It doesn’t improve much when you consider that a quarter of LGBT staff said they had personally experienced homophobic, or biphobic, bullying from colleagues in the last five years. A similar percentage said they’d heard colleagues make negative remarks about LGBT people over the same time period. Perhaps unsurprisingly, 60 per cent of those who had heard this kind of abuse did not report it. Why would they? If it’s this common then what would make you believe that at an institutional level, anyone would give a toss?
But they should. All of us should, including the many gay people, like me, who are fortunate enough to live lives largely insulated from this kind of ignorance and intolerance.
I can’t tell you how sad it makes me to read research findings such as these. I live a completely out life. Out at home, at work, to anyone who asks me. It’s not entirely simple, I still know what it is to check my surroundings before I kiss my partner. I have experienced abuse, but the last time I did was a long time ago. I’ve built a life in which I am surrounded by supportive, loving, tolerant people. On the basis of both of these reports, we’ve still got a horribly long way to go.

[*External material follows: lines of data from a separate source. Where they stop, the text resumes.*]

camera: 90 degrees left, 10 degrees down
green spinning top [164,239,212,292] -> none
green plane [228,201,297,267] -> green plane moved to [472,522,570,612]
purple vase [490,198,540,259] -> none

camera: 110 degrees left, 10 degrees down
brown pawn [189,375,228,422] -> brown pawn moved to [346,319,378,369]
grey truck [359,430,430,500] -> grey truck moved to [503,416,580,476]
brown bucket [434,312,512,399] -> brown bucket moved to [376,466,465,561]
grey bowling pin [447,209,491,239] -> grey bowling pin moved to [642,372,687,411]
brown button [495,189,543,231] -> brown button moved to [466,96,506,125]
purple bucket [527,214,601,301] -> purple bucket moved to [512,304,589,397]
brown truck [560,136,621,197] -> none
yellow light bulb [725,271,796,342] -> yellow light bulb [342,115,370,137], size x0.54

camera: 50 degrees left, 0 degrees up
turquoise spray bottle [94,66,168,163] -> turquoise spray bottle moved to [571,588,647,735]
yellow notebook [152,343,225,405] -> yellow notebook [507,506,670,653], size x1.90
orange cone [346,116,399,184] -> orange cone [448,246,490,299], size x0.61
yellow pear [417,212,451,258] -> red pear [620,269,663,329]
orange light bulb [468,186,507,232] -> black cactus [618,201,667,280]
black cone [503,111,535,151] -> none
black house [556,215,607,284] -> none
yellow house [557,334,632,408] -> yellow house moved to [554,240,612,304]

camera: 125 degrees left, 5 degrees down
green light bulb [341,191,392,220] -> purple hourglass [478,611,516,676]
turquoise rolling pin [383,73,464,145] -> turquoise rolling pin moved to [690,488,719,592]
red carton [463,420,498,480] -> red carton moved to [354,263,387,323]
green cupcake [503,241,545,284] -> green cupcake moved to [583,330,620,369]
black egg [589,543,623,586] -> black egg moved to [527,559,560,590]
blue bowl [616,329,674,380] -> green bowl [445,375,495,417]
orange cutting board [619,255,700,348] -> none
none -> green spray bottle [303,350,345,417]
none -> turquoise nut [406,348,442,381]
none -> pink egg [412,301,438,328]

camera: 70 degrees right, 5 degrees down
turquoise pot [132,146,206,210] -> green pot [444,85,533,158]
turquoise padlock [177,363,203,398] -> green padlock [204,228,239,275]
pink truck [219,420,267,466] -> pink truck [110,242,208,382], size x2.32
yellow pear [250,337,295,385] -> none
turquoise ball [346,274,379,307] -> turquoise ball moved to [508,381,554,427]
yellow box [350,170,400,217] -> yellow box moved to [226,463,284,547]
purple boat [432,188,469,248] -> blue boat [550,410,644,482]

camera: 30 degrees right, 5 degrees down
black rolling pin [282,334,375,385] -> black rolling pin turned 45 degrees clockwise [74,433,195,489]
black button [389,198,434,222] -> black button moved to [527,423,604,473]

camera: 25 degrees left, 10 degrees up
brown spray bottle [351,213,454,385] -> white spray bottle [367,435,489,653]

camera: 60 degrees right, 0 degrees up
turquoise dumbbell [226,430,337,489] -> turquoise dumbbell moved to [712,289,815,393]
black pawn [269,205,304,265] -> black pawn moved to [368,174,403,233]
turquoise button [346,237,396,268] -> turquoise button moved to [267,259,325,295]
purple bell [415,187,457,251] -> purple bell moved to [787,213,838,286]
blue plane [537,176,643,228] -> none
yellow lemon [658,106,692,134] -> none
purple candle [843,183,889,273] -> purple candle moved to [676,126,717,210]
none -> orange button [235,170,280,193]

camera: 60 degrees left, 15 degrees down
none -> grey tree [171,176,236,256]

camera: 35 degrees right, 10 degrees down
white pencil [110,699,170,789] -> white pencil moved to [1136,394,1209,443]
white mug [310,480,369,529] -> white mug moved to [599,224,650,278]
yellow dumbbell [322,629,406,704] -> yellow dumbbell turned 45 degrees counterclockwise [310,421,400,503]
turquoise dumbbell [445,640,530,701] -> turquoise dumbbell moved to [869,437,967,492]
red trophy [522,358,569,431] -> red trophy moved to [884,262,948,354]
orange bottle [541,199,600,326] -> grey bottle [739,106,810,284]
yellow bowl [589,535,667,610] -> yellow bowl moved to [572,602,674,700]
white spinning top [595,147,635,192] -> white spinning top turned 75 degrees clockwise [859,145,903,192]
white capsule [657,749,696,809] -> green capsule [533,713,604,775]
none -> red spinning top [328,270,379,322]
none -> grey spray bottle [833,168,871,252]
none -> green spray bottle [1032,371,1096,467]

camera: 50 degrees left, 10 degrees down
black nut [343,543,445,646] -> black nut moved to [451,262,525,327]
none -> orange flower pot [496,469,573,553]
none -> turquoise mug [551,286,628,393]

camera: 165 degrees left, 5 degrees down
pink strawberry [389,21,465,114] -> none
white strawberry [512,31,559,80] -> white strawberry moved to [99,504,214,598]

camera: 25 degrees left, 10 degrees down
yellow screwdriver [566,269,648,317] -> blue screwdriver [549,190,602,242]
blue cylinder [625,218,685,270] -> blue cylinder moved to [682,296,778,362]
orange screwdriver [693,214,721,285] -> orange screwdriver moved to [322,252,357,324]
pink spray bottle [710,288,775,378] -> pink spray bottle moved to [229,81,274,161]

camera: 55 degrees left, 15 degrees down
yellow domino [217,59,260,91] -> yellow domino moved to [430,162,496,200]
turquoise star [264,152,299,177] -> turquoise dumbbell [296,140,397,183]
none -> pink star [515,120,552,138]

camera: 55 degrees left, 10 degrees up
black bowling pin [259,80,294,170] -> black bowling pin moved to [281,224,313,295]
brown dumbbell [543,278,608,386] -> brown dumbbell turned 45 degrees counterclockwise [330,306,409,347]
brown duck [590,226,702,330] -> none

From the Equality Network document we know that one in four LGBT people experienced discrimination when accessing services such as healthcare, education or policing. Just think about that. You’re ill, you go to hospital, you’re vulnerable, needing care, and you experience discrimination on the basis of who you love. It’s no wonder I find it painful to contemplate. I can scarcely imagine anything more grim. Can you?